[Problem to work on] Repeat each of the following lines exactly, in the same order.

[Materials provided]
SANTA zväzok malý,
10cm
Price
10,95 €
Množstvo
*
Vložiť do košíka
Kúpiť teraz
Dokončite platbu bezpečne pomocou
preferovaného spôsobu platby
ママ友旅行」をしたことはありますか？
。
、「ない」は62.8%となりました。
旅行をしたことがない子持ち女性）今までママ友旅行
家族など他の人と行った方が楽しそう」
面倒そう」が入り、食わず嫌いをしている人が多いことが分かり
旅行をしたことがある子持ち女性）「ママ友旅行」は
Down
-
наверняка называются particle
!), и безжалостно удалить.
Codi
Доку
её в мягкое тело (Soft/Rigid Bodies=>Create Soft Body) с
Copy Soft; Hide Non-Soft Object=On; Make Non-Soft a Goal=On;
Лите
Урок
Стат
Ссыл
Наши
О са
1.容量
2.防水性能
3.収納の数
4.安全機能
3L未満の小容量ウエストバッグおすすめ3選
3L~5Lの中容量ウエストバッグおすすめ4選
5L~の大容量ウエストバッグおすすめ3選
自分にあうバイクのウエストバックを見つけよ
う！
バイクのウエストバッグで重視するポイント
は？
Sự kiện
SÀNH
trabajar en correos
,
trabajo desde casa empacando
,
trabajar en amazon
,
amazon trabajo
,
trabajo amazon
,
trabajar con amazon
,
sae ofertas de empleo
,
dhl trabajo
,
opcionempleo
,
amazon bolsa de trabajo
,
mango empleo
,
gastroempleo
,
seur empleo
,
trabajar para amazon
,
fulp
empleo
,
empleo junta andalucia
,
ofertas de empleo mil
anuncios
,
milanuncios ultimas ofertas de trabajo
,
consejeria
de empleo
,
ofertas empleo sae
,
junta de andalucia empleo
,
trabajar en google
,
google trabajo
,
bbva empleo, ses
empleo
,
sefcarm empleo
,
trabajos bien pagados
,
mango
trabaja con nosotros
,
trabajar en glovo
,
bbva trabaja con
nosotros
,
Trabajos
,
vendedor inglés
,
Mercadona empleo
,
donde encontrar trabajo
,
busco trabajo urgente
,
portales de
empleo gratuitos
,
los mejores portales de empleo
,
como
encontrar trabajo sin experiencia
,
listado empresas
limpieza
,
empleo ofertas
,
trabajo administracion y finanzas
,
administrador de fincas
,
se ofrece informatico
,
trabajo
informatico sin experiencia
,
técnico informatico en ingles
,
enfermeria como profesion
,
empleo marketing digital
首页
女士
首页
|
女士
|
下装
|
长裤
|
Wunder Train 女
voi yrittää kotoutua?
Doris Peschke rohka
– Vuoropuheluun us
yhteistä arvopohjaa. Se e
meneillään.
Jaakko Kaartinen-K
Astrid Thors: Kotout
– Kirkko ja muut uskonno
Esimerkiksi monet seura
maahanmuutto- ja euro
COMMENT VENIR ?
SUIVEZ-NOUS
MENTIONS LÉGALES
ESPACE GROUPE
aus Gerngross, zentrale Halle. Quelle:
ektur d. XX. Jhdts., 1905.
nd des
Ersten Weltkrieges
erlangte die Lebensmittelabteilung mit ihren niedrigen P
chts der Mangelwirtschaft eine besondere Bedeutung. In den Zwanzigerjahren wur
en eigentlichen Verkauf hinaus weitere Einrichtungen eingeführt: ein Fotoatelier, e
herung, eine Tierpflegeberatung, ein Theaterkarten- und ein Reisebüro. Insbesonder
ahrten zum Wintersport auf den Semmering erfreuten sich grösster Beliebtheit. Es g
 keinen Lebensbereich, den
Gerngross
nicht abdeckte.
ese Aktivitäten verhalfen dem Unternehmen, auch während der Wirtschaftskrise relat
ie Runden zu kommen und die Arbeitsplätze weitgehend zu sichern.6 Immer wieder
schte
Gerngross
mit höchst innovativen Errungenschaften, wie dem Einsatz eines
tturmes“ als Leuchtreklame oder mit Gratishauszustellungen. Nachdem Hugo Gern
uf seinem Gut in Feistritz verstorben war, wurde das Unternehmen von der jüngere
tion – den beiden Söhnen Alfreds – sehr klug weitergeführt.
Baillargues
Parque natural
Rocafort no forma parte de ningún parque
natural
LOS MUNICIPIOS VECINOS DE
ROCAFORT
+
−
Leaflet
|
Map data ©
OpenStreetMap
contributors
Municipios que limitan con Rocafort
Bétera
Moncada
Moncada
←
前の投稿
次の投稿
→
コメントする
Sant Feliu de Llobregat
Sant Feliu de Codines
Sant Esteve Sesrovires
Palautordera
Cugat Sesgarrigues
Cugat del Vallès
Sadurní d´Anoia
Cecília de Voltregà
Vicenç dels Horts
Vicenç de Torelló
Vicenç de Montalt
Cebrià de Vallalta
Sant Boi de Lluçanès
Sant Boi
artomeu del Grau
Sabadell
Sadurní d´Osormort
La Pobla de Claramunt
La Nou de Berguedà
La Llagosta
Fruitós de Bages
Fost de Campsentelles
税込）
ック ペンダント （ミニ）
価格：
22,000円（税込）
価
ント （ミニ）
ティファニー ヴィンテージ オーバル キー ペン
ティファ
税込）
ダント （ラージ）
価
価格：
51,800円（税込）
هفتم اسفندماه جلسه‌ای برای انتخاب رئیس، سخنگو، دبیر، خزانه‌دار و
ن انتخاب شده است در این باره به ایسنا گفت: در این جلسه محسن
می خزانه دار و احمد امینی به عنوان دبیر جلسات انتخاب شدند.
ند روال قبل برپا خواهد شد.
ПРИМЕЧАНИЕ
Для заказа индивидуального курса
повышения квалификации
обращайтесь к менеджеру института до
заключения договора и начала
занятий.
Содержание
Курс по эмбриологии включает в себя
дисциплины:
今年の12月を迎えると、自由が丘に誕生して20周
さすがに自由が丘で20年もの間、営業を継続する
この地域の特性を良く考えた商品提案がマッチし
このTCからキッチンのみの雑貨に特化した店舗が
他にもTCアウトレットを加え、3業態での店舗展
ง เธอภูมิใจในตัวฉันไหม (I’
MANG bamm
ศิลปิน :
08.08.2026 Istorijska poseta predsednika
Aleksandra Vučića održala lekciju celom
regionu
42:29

[Response below]
SANTA zväzok malý,
10cm
Price
10,95 €
Množstvo
*
Vložiť do košíka
Kúpiť teraz
Dokončite platbu bezpečne pomocou
preferovaného spôsobu platby
ママ友旅行」をしたことはありますか？
。
、「ない」は62.8%となりました。
旅行をしたことがない子持ち女性）今までママ友旅行
家族など他の人と行った方が楽しそう」
面倒そう」が入り、食わず嫌いをしている人が多いことが分かり
旅行をしたことがある子持ち女性）「ママ友旅行」は
Down
-
наверняка называются particle
!), и безжалостно удалить.
Codi
Доку
её в мягкое тело (Soft/Rigid Bodies=>Create Soft Body) с
Copy Soft; Hide Non-Soft Object=On; Make Non-Soft a Goal=On;
Лите
Урок
Стат
Ссыл
Наши
О са
1.容量
2.防水性能
3.収納の数
4.安全機能
3L未満の小容量ウエストバッグおすすめ3選
3L~5Lの中容量ウエストバッグおすすめ4選
5L~の大容量ウエストバッグおすすめ3選
自分にあうバイクのウエストバックを見つけよ
う！
バイクのウエストバッグで重視するポイント
は？
Sự kiện
SÀNH
trabajar en correos
,
trabajo desde casa empacando
,
trabajar en amazon
,
amazon trabajo
,
trabajo amazon
,
trabajar con amazon
,
sae ofertas de empleo
,
dhl trabajo
,
opcionempleo
,
amazon bolsa de trabajo
,
mango empleo
,
gastroempleo
,
seur empleo
,
trabajar para amazon
,
fulp
empleo
,
empleo junta andalucia
,
ofertas de empleo mil
anuncios
,
milanuncios ultimas ofertas de trabajo
,
consejeria
de empleo
,
ofertas empleo sae
,
junta de andalucia empleo
,
trabajar en google
,
google trabajo
,
bbva empleo, ses
empleo
,
sefcarm empleo
,
trabajos bien pagados
,
mango
trabaja con nosotros
,
trabajar en glovo
,
bbva trabaja con
nosotros
,
Trabajos
,
vendedor inglés
,
Mercadona empleo
,
donde encontrar trabajo
,
busco trabajo urgente
,
portales de
empleo gratuitos
,
los mejores portales de empleo
,
como
encontrar trabajo sin experiencia
,
listado empresas
limpieza
,
empleo ofertas
,
trabajo administracion y finanzas
,
administrador de fincas
,
se ofrece informatico
,
trabajo
informatico sin experiencia
,
técnico informatico en ingles
,
enfermeria como profesion
,
empleo marketing digital
首页
女士
首页
|
女士
|
下装
|
长裤
|
Wunder Train 女
voi yrittää kotoutua?
Doris Peschke rohka
– Vuoropuheluun us
yhteistä arvopohjaa. Se e
meneillään.
Jaakko Kaartinen-K
Astrid Thors: Kotout
– Kirkko ja muut uskonno
Esimerkiksi monet seura
maahanmuutto- ja euro
COMMENT VENIR ?
SUIVEZ-NOUS
MENTIONS LÉGALES
ESPACE GROUPE
aus Gerngross, zentrale Halle. Quelle:
ektur d. XX. Jhdts., 1905.
nd des
Ersten Weltkrieges
erlangte die Lebensmittelabteilung mit ihren niedrigen P
chts der Mangelwirtschaft eine besondere Bedeutung. In den Zwanzigerjahren wur
en eigentlichen Verkauf hinaus weitere Einrichtungen eingeführt: ein Fotoatelier, e
herung, eine Tierpflegeberatung, ein Theaterkarten- und ein Reisebüro. Insbesonder
ahrten zum Wintersport auf den Semmering erfreuten sich grösster Beliebtheit. Es g
 keinen Lebensbereich, den
Gerngross
nicht abdeckte.
ese Aktivitäten verhalfen dem Unternehmen, auch während der Wirtschaftskrise relat
ie Runden zu kommen und die Arbeitsplätze weitgehend zu sichern.6 Immer wieder
schte
Gerngross
mit höchst innovativen Errungenschaften, wie dem Einsatz eines
tturmes“ als Leuchtreklame oder mit Gratishauszustellungen. Nachdem Hugo Gern
uf seinem Gut in Feistritz verstorben war, wurde das Unternehmen von der jüngere
tion – den beiden Söhnen Alfreds – sehr klug weitergeführt.
Baillargues
Parque natural
Rocafort no forma parte de ningún parque
natural
LOS MUNICIPIOS VECINOS DE
ROCAFORT
+
−
Leaflet
|
Map data ©
OpenStreetMap
contributors
Municipios que limitan con Rocafort
Bétera
Moncada
Moncada
←
前の投稿
次の投稿
→
コメントする
Sant Feliu de Llobregat
Sant Feliu de Codines
Sant Esteve Sesrovires
Palautordera
Cugat Sesgarrigues
Cugat del Vallès
Sadurní d´Anoia
Cecília de Voltregà
Vicenç dels Horts
Vicenç de Torelló
Vicenç de Montalt
Cebrià de Vallalta
Sant Boi de Lluçanès
Sant Boi
artomeu del Grau
Sabadell
Sadurní d´Osormort
La Pobla de Claramunt
La Nou de Berguedà
La Llagosta
Fruitós de Bages
Fost de Campsentelles
税込）
ック ペンダント （ミニ）
価格：
22,000円（税込）
価
ント （ミニ）
ティファニー ヴィンテージ オーバル キー ペン
ティファ
税込）
ダント （ラージ）
価
価格：
51,800円（税込）
هفتم اسفندماه جلسه‌ای برای انتخاب رئیس، سخنگو، دبیر، خزانه‌دار و
ن انتخاب شده است در این باره به ایسنا گفت: در این جلسه محسن
می خزانه دار و احمد امینی به عنوان دبیر جلسات انتخاب شدند.
ند روال قبل برپا خواهد شد.
ПРИМЕЧАНИЕ
Для заказа индивидуального курса
повышения квалификации
обращайтесь к менеджеру института до
заключения договора и начала
занятий.
Содержание
Курс по эмбриологии включает в себя
дисциплины:
今年の12月を迎えると、自由が丘に誕生して20周
さすがに自由が丘で20年もの間、営業を継続する
この地域の特性を良く考えた商品提案がマッチし
このTCからキッチンのみの雑貨に特化した店舗が
他にもTCアウトレットを加え、3業態での店舗展
ง เธอภูมิใจในตัวฉันไหม (I’
MANG bamm
ศิลปิน :
08.08.2026 Istorijska poseta predsednika
Aleksandra Vučića održala lekciju celom
regionu
42:29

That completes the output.